_EXERCISE DESCRIPTION_
For this exercise, return all the data exactly as it stands.

Start of AVAILABLE DATA

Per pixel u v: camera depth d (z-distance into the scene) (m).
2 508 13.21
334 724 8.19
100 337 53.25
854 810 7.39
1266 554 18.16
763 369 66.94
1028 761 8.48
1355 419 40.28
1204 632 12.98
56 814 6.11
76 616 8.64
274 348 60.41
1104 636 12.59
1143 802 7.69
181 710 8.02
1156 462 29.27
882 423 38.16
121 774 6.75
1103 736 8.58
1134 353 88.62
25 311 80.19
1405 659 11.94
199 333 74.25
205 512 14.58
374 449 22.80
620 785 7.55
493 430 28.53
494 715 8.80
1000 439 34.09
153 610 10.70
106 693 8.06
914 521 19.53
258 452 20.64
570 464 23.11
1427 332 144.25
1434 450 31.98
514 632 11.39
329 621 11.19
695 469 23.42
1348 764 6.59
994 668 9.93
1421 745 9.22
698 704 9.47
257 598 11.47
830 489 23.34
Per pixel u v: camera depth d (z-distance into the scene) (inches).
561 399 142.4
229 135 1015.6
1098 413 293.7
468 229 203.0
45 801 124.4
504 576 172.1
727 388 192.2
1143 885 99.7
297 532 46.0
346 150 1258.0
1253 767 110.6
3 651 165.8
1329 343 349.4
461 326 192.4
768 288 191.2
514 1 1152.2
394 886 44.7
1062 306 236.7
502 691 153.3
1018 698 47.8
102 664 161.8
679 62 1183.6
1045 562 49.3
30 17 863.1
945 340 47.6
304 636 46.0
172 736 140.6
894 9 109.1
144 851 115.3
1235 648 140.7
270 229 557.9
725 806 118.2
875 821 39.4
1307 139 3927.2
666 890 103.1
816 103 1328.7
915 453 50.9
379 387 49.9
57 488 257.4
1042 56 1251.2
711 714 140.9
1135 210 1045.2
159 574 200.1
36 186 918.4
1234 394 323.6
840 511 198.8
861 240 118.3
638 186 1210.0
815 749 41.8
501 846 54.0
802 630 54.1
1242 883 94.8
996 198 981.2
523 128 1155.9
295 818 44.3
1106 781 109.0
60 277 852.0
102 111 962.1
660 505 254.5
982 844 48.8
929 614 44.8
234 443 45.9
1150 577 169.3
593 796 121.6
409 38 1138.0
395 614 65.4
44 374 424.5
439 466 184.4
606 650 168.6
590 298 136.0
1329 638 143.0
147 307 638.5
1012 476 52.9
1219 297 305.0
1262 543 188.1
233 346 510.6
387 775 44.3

End of AVAILABLE DATA

_EXERCISE RESPONSE_
Per pixel u v: camera depth d (z-distance into the scene) (m).
2 508 13.21
334 724 8.19
100 337 53.25
854 810 7.39
1266 554 18.16
763 369 66.94
1028 761 8.48
1355 419 40.28
1204 632 12.98
56 814 6.11
76 616 8.64
274 348 60.41
1104 636 12.59
1143 802 7.69
181 710 8.02
1156 462 29.27
882 423 38.16
121 774 6.75
1103 736 8.58
1134 353 88.62
25 311 80.19
1405 659 11.94
199 333 74.25
205 512 14.58
374 449 22.80
620 785 7.55
493 430 28.53
494 715 8.80
1000 439 34.09
153 610 10.70
106 693 8.06
914 521 19.53
258 452 20.64
570 464 23.11
1427 332 144.25
1434 450 31.98
514 632 11.39
329 621 11.19
695 469 23.42
1348 764 6.59
994 668 9.93
1421 745 9.22
698 704 9.47
257 598 11.47
830 489 23.34
Per pixel u v: camera depth d (z-distance into the scene) (inches).
561 399 142.4
229 135 1015.6
1098 413 293.7
468 229 203.0
45 801 124.4
504 576 172.1
727 388 192.2
1143 885 99.7
297 532 46.0
346 150 1258.0
1253 767 110.6
3 651 165.8
1329 343 349.4
461 326 192.4
768 288 191.2
514 1 1152.2
394 886 44.7
1062 306 236.7
502 691 153.3
1018 698 47.8
102 664 161.8
679 62 1183.6
1045 562 49.3
30 17 863.1
945 340 47.6
304 636 46.0
172 736 140.6
894 9 109.1
144 851 115.3
1235 648 140.7
270 229 557.9
725 806 118.2
875 821 39.4
1307 139 3927.2
666 890 103.1
816 103 1328.7
915 453 50.9
379 387 49.9
57 488 257.4
1042 56 1251.2
711 714 140.9
1135 210 1045.2
159 574 200.1
36 186 918.4
1234 394 323.6
840 511 198.8
861 240 118.3
638 186 1210.0
815 749 41.8
501 846 54.0
802 630 54.1
1242 883 94.8
996 198 981.2
523 128 1155.9
295 818 44.3
1106 781 109.0
60 277 852.0
102 111 962.1
660 505 254.5
982 844 48.8
929 614 44.8
234 443 45.9
1150 577 169.3
593 796 121.6
409 38 1138.0
395 614 65.4
44 374 424.5
439 466 184.4
606 650 168.6
590 298 136.0
1329 638 143.0
147 307 638.5
1012 476 52.9
1219 297 305.0
1262 543 188.1
233 346 510.6
387 775 44.3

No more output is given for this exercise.